Smarkets (Malta) Limited has been charged the six-figure sum for its abysmal failings which led to customers being allowed to gamble without adequate source of funds, checks being carried out, and failing to identify and interact with customers at risk of experiencing harm.
The operator has also received a formal warning and will undergo an audit to ensure it is effectively implementing its anti-money laundering and social responsibility policies, procedures and controls.
Examples of the failings by Smarkets include one customer being allowed to deposit £395,000 in a four-month period, without the appropriate source of funds checks being carried out by Smarkets.
The Gambling Commission gave another example is of an individual transferring significant levels of funds between bank accounts without scrutiny or source of funds checks occurring.
Every gambling operator has a statutory duty to effectively regulate the gambling patterns of their customers, and ensure appropriate scrutiny of gamblers, especially those wo spend an extravagant amount of funds on gambling.
Numerous gamblers over the years have committed suicide due to the shame and trauma from losing a lot more money than they anticipated.
Gambing addict Joshua Jones, jumped to his death at the age of 23 in 2015 after gambling away most of his months wages in the hope of making more money.
His father said he would like to see new laws similar to health and safety legislation to ensure every death involving gambling was investigated: “It’s scandalous these deaths are not being properly investigated.

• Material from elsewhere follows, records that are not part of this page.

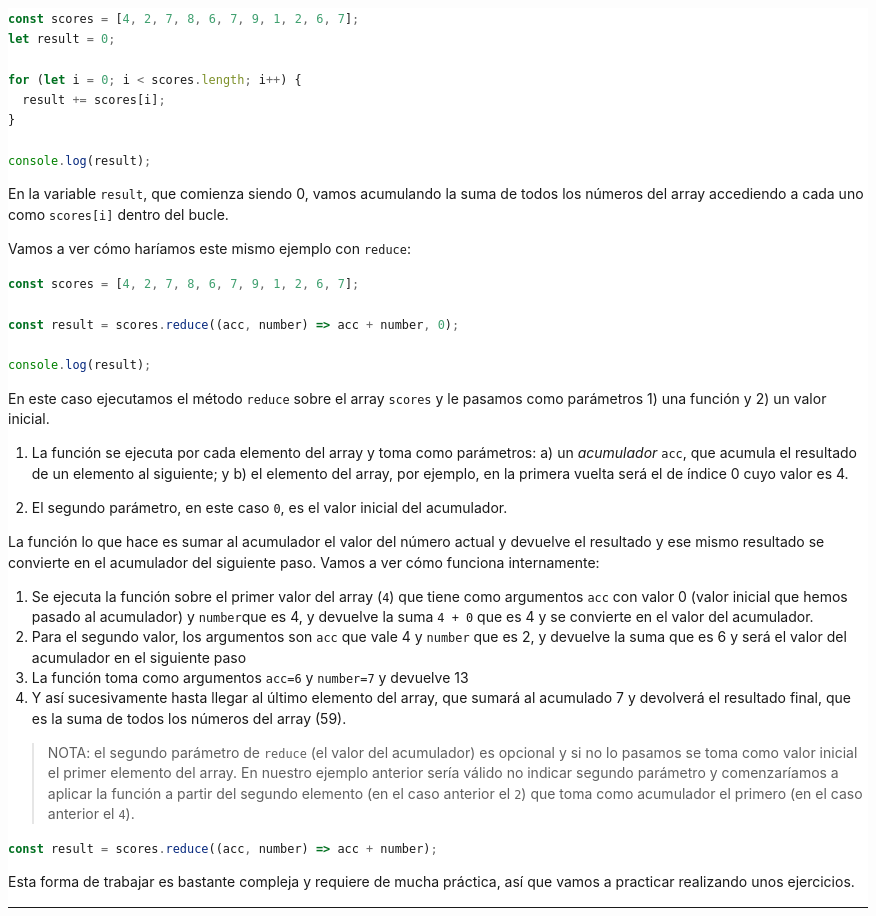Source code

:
 ```js
const scores = [4, 2, 7, 8, 6, 7, 9, 1, 2, 6, 7];
let result = 0;

for (let i = 0; i < scores.length; i++) {
  result += scores[i];
}

console.log(result);
```

En la variable `result`, que comienza siendo 0, vamos acumulando la suma de todos los números del array accediendo a cada uno como `scores[i]` dentro del bucle.

Vamos a ver cómo haríamos este mismo ejemplo con `reduce`:

```js
const scores = [4, 2, 7, 8, 6, 7, 9, 1, 2, 6, 7];

const result = scores.reduce((acc, number) => acc + number, 0);

console.log(result);
```

En este caso ejecutamos el método `reduce` sobre el array `scores` y le pasamos como parámetros 1) una función y 2) un valor inicial.

1. La función se ejecuta por cada elemento del array y toma como parámetros: a) un _acumulador_ `acc`, que acumula el resultado de un elemento al siguiente; y b) el elemento del array, por ejemplo, en la primera vuelta será el de índice 0 cuyo valor es 4.

2. El segundo parámetro, en este caso `0`, es el valor inicial del acumulador.

La función lo que hace es sumar al acumulador el valor del número actual y devuelve el resultado y ese mismo resultado se convierte en el acumulador del siguiente paso. Vamos a ver cómo funciona internamente:

1. Se ejecuta la función sobre el primer valor del array (`4`) que tiene como argumentos `acc` con valor 0 (valor inicial que hemos pasado al acumulador) y `number`que es 4, y devuelve la suma `4 + 0` que es 4 y se convierte en el valor del acumulador.
2. Para el segundo valor, los argumentos son `acc` que vale 4 y `number` que es 2, y devuelve la suma que es 6 y será el valor del acumulador en el siguiente paso
3. La función toma como argumentos `acc=6` y `number=7` y devuelve 13
4. Y así sucesivamente hasta llegar al último elemento del array, que sumará al acumulado 7 y devolverá el resultado final, que es la suma de todos los números del array (59).

> NOTA: el segundo parámetro de `reduce` (el valor del acumulador) es opcional y si no lo pasamos se toma como valor inicial el primer elemento del array. En nuestro ejemplo anterior sería válido no indicar segundo parámetro y comenzaríamos a aplicar la función a partir del segundo elemento (en el caso anterior el `2`) que toma como acumulador el primero (en el caso anterior el `4`).

```js
const result = scores.reduce((acc, number) => acc + number);
```

Esta forma de trabajar es bastante compleja y requiere de mucha práctica, así que vamos a practicar realizando unos ejercicios.

---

The Gambling Commission, the betting firms and the government all hold up their hands and say, ‘We did nothing wrong’. Every death should be investigated, and lessons learned to promote better public health policy.

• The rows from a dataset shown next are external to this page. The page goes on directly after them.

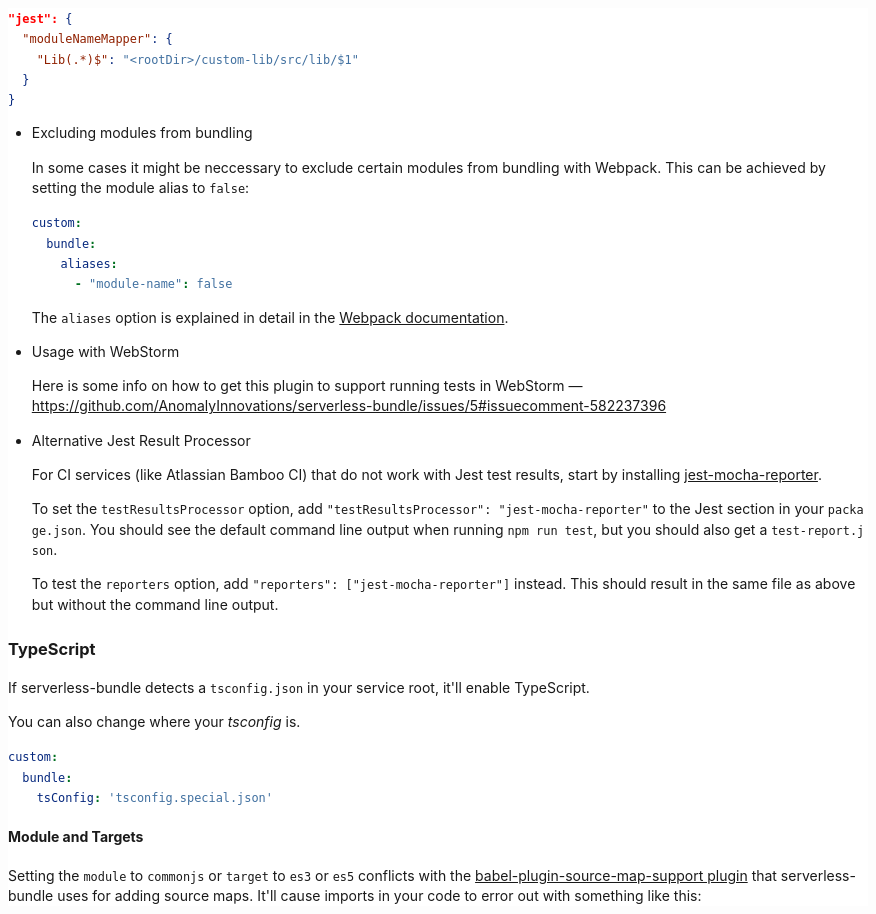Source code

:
  ``` json
  "jest": {
    "moduleNameMapper": {
      "Lib(.*)$": "<rootDir>/custom-lib/src/lib/$1"
    }
  }
  ```

- Excluding modules from bundling

  In some cases it might be neccessary to exclude certain modules from bundling with Webpack. This can be achieved by setting the module alias to `false`:

  ``` yml
  custom:
    bundle:
      aliases:
        - "module-name": false
  ```

  The `aliases` option is explained in detail in the [Webpack documentation](https://webpack.js.org/configuration/resolve/#resolvealias).

- Usage with WebStorm

  Here is some info on how to get this plugin to support running tests in WebStorm — https://github.com/AnomalyInnovations/serverless-bundle/issues/5#issuecomment-582237396

- Alternative Jest Result Processor

  For CI services (like Atlassian Bamboo CI) that do not work with Jest test results, start by installing [jest-mocha-reporter](https://www.npmjs.com/package/jest-mocha-reporter).

  To set the `testResultsProcessor` option, add `"testResultsProcessor": "jest-mocha-reporter"` to the Jest section in your `package.json`. You should see the default command line output when running `npm run test`, but you should also get a `test-report.json`.

  To test the `reporters` option, add `"reporters": ["jest-mocha-reporter"]` instead. This should result in the same file as above but without the command line output.

### TypeScript

If serverless-bundle detects a `tsconfig.json` in your service root, it'll enable TypeScript.

You can also change where your _tsconfig_ is.

``` yml
custom:
  bundle:
    tsConfig: 'tsconfig.special.json'
```

#### Module and Targets

Setting the `module` to `commonjs` or `target` to `es3` or `es5` conflicts with the [babel-plugin-source-map-support plugin](https://www.npmjs.com/package/babel-plugin-source-map-support) that serverless-bundle uses for adding source maps. It'll cause imports in your code to error out with something like this:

A public health study started in 2015 and updated in 2021 revealed that over 400 people with gambling habits commit suicide in the Uk every year.

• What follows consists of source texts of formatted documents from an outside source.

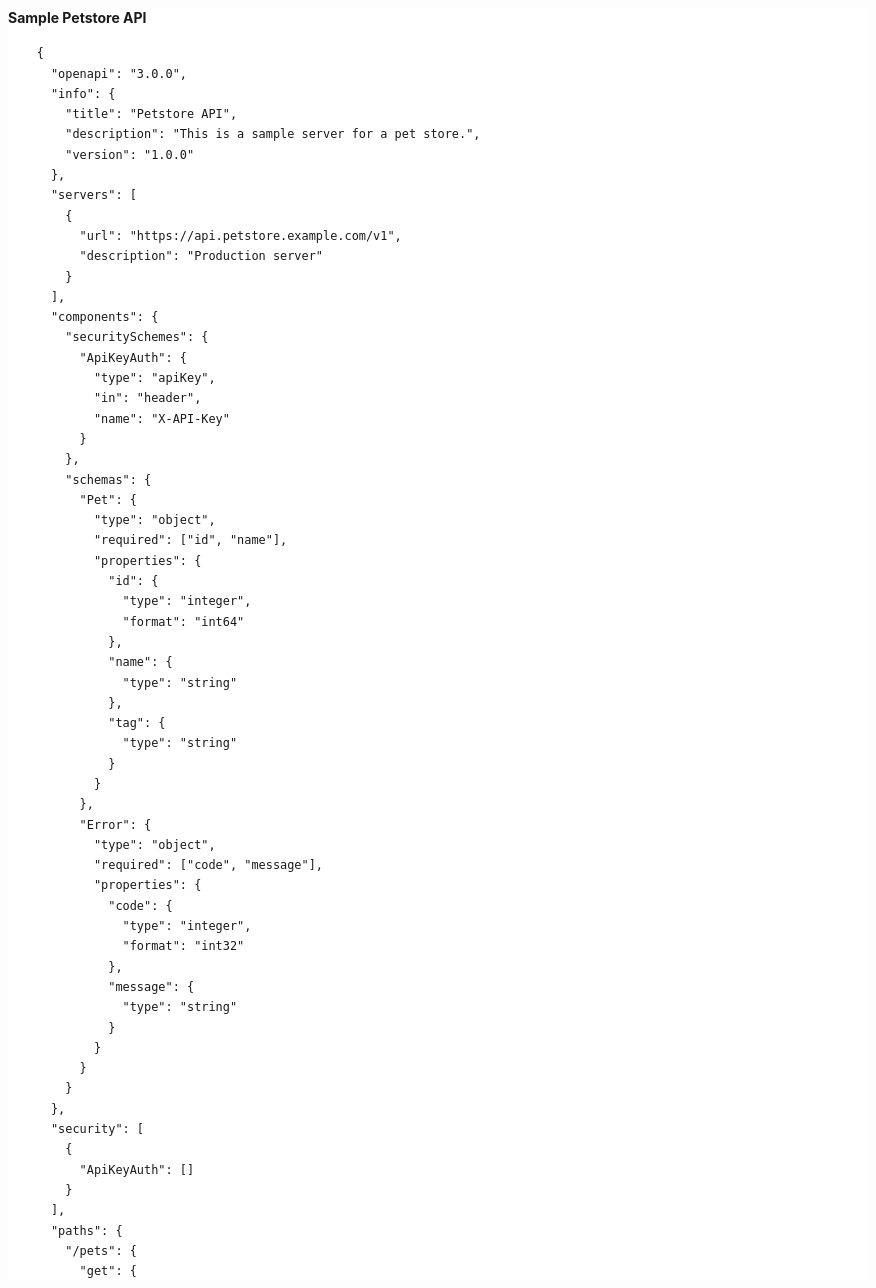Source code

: 
**Sample Petstore API**

```
    {
      "openapi": "3.0.0",
      "info": {
        "title": "Petstore API",
        "description": "This is a sample server for a pet store.",
        "version": "1.0.0"
      },
      "servers": [
        {
          "url": "https://api.petstore.example.com/v1",
          "description": "Production server"
        }
      ],
      "components": {
        "securitySchemes": {
          "ApiKeyAuth": {
            "type": "apiKey",
            "in": "header",
            "name": "X-API-Key"
          }
        },
        "schemas": {
          "Pet": {
            "type": "object",
            "required": ["id", "name"],
            "properties": {
              "id": {
                "type": "integer",
                "format": "int64"
              },
              "name": {
                "type": "string"
              },
              "tag": {
                "type": "string"
              }
            }
          },
          "Error": {
            "type": "object",
            "required": ["code", "message"],
            "properties": {
              "code": {
                "type": "integer",
                "format": "int32"
              },
              "message": {
                "type": "string"
              }
            }
          }
        }
      },
      "security": [
        {
          "ApiKeyAuth": []
        }
      ],
      "paths": {
        "/pets": {
          "get": {
```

Luke Ashton, 40, also took his life in 2021 after being unable to face the shame of gambling his money away.
Mr Ashton from Leicester was driven to suicide by a gambling addiction and debt he accrued after being enticed by free online betting offers while furloughed during lockdown.
The father-of-two travelled more than 100 miles from the family home to take his own life last year. He was identified by his fingerprints. His 40 year old wife blamed the tragic suicide squarely at the feet of online betting firms whose apps lure punters in by offering free bets.
Records show Betfair’s app handed him cash bonuses to encourage him to bet more, including seven in the six weeks before he died. The final offer, a £5 bonus, was deposited in his account the evening before he went missing.
Mr Ashton set up his Betfair account several years before his death and had opted out of receiving direct marketing by email or text. The offers he received were available to all customers, the company said.
Mr Aston killed himself after losing too much money though gambling Image: Annie Ashton
Annie Ashton has received more than 19,000 signatures on a petition she set up calling for gambling incentives to be banned . It was the second time Mr Ashton had suffered gambling-related harm.
In 2019, following months of heavy betting, the couple worked together to enable him to stop and repair their household finances.
During the pandemic MPs and campaigners repeatedly warned that tens of thousands of people were being driven to addiction by bookmakers’ predatory tactics.
Mrs Ashton has called on the Government to ban free bets and advertising during live sport
The fine against Smarketa is a punitive measure designed to serve as a deterrence to potential offending gambling operators.
Sarah Gardner, Commission Deputy CEO, said: “This case was identified through compliance checks and once again highlights how we will take action against gambling operators who fail their customers.
“Our investigation into Smarkets unearthed a variety of failures where customers were put at risk of gambling harm.
“It was obvious that poor systems and processes were in place which contributed to these breaches, driven by the company’s failure to effectively implement its policies and controls.”
The £630,000 Smarkets fine is the latest in a string of enforcement cases led by the Commission this year. Earlier this month online operator LeoVegas was fined £1.32million for social responsibility and anti-money laundering failings”.
Smarkets founder and CEO, Jason Frost(pictured) was contacted for comment.